PROVIDED DATA: Begin

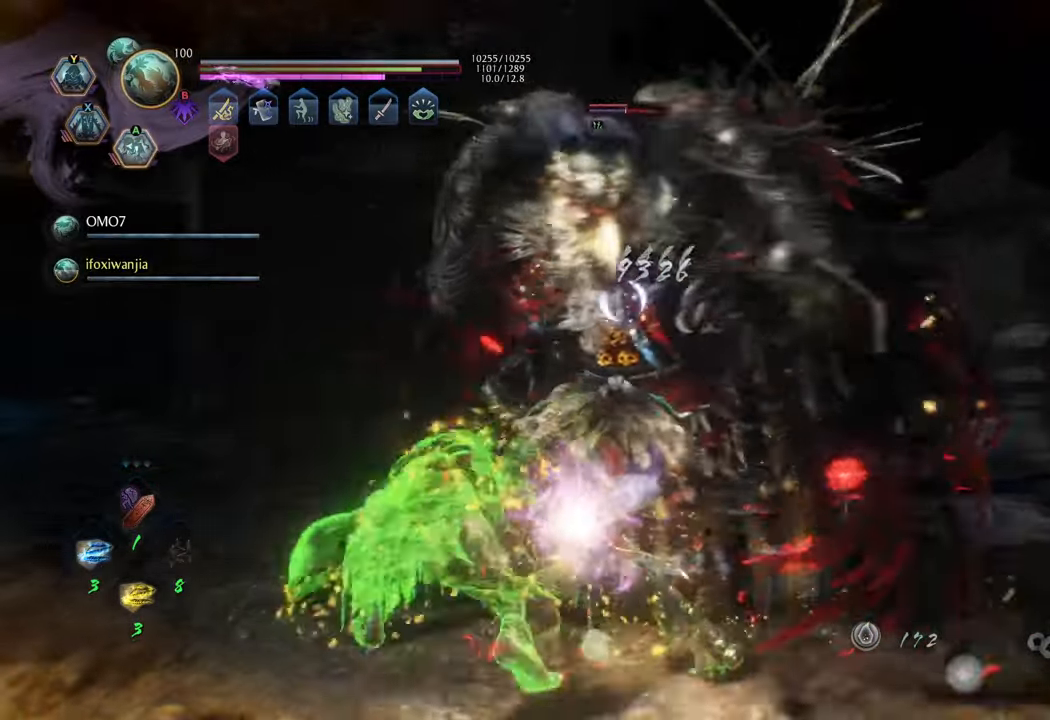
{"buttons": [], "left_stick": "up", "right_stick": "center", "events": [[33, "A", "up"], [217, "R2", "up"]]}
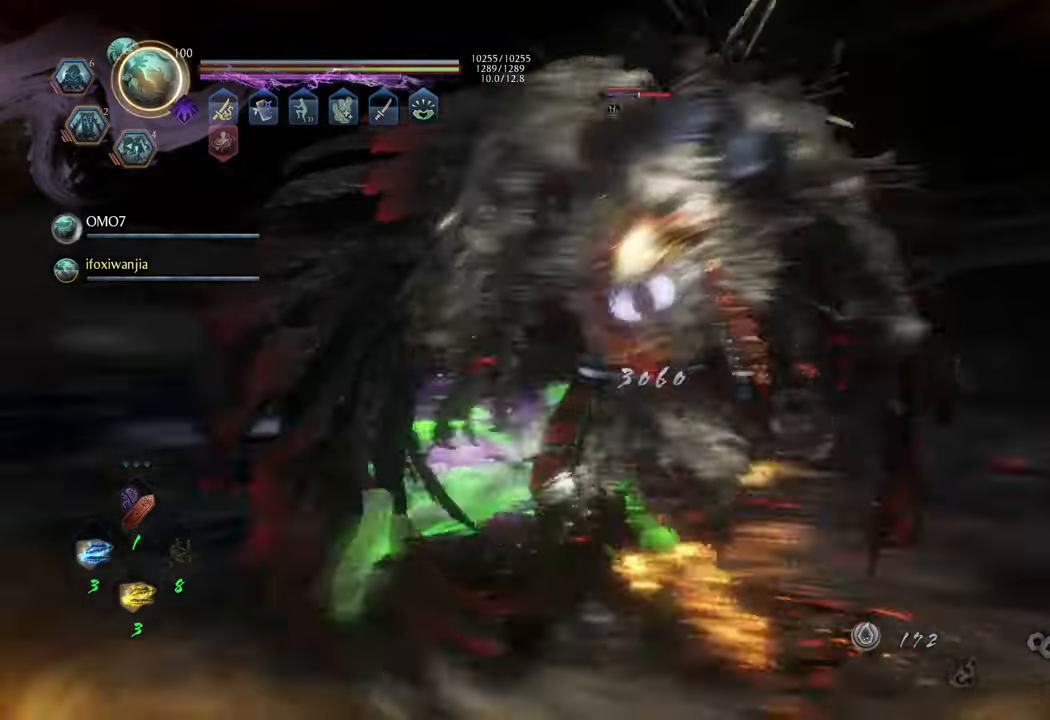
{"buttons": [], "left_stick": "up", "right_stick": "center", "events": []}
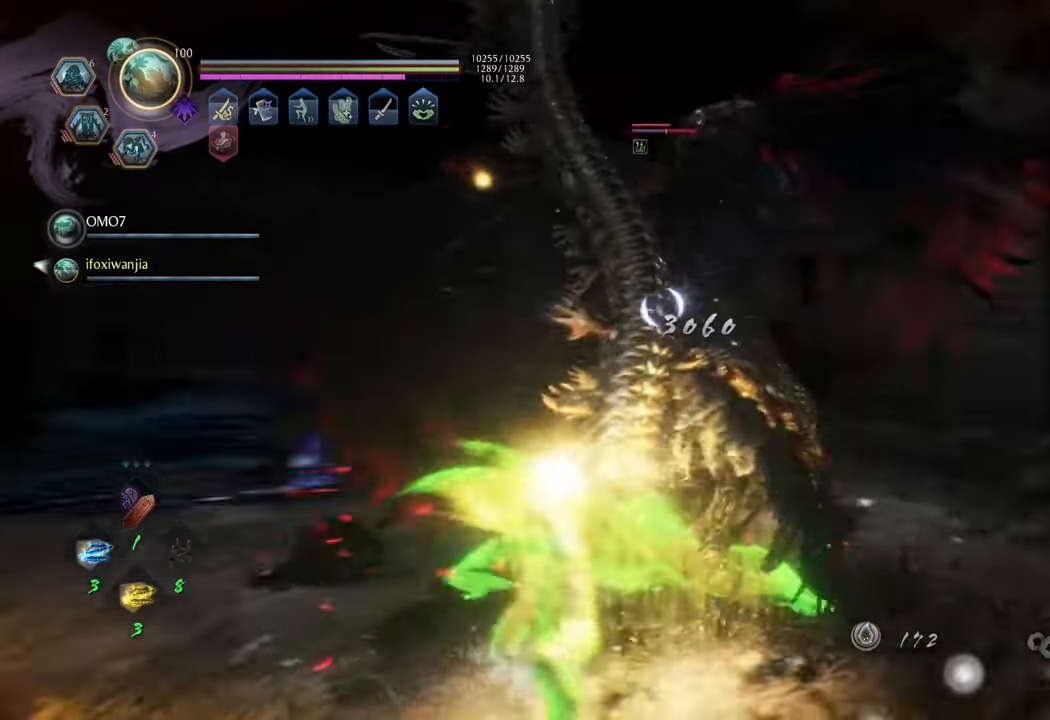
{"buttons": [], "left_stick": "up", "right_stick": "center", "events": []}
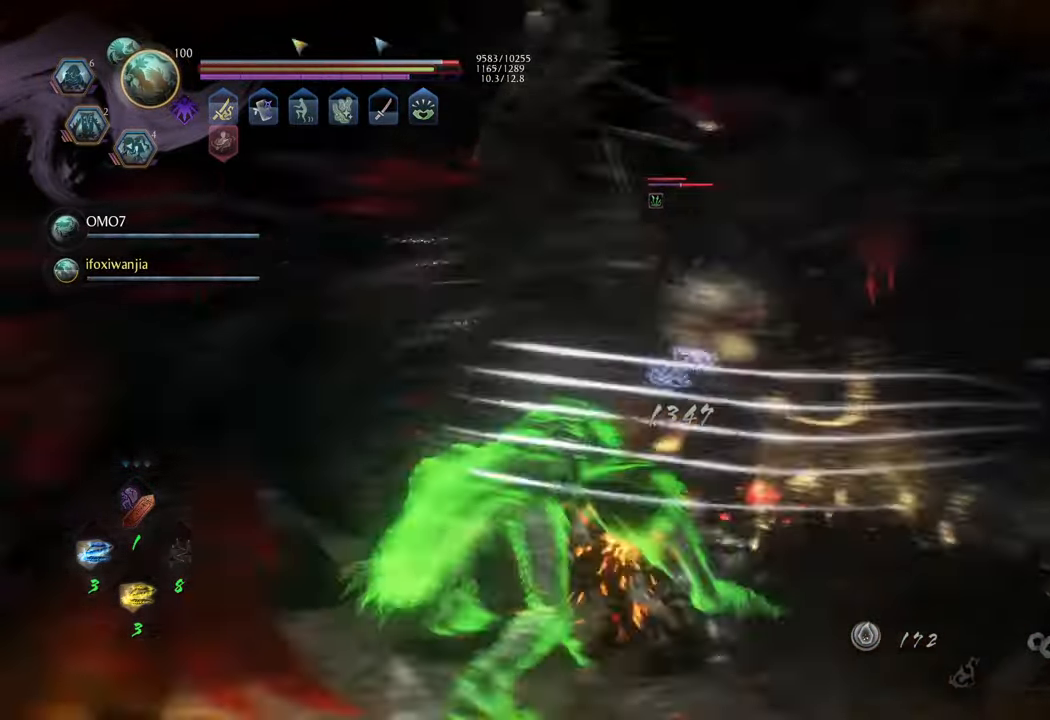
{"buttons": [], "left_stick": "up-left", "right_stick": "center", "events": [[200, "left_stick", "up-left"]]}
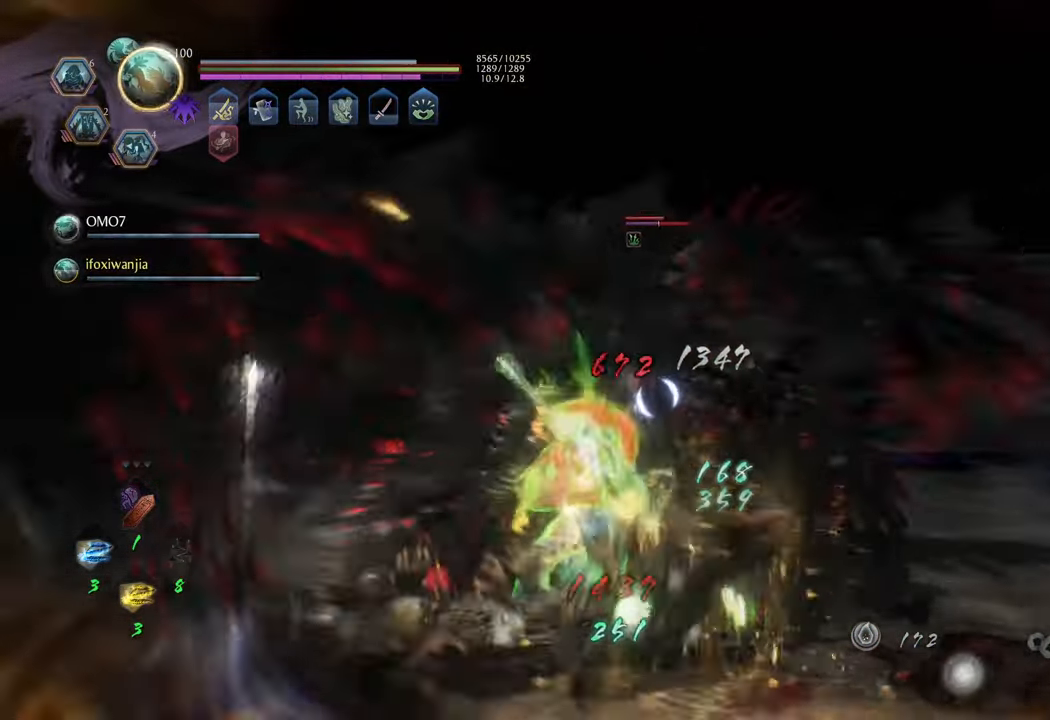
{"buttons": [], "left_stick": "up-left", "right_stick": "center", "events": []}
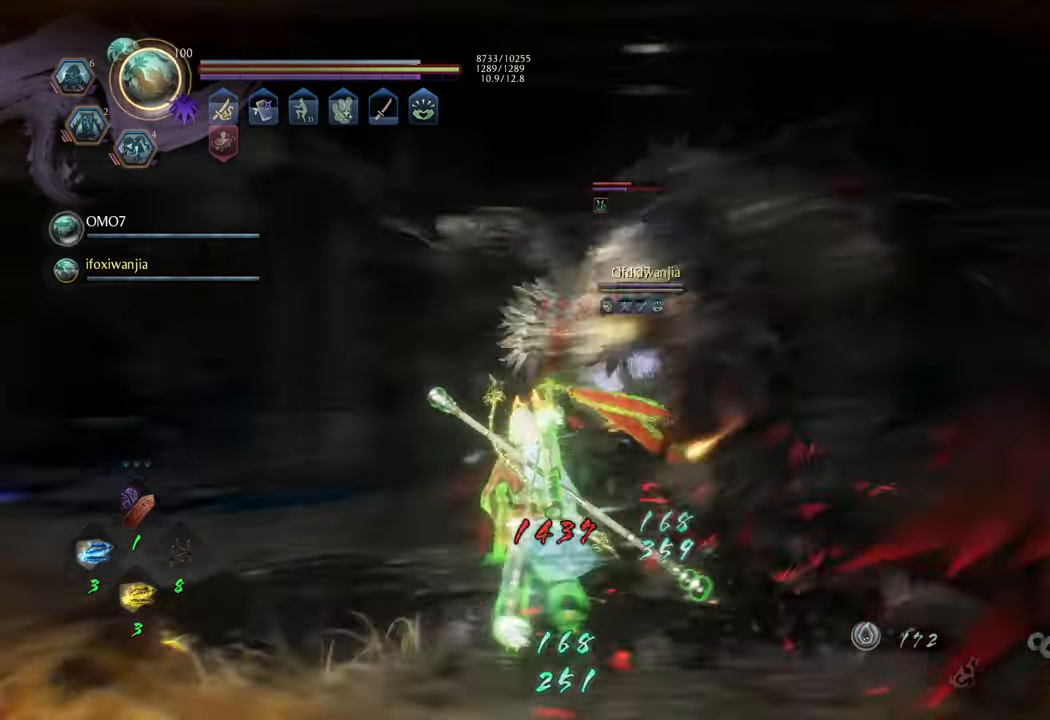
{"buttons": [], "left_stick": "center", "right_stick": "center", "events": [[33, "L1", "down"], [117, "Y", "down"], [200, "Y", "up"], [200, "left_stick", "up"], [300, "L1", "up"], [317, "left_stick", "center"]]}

PROVIDED DATA: End

* TO DO: Your task is to reproduce all of the material exactly. The pictures stay out.

* TASK RESULT:
{"buttons": [], "left_stick": "up", "right_stick": "center", "events": [[33, "A", "up"], [217, "R2", "up"]]}
{"buttons": [], "left_stick": "up", "right_stick": "center", "events": []}
{"buttons": [], "left_stick": "up", "right_stick": "center", "events": []}
{"buttons": [], "left_stick": "up-left", "right_stick": "center", "events": [[200, "left_stick", "up-left"]]}
{"buttons": [], "left_stick": "up-left", "right_stick": "center", "events": []}
{"buttons": [], "left_stick": "center", "right_stick": "center", "events": [[33, "L1", "down"], [117, "Y", "down"], [200, "Y", "up"], [200, "left_stick", "up"], [300, "L1", "up"], [317, "left_stick", "center"]]}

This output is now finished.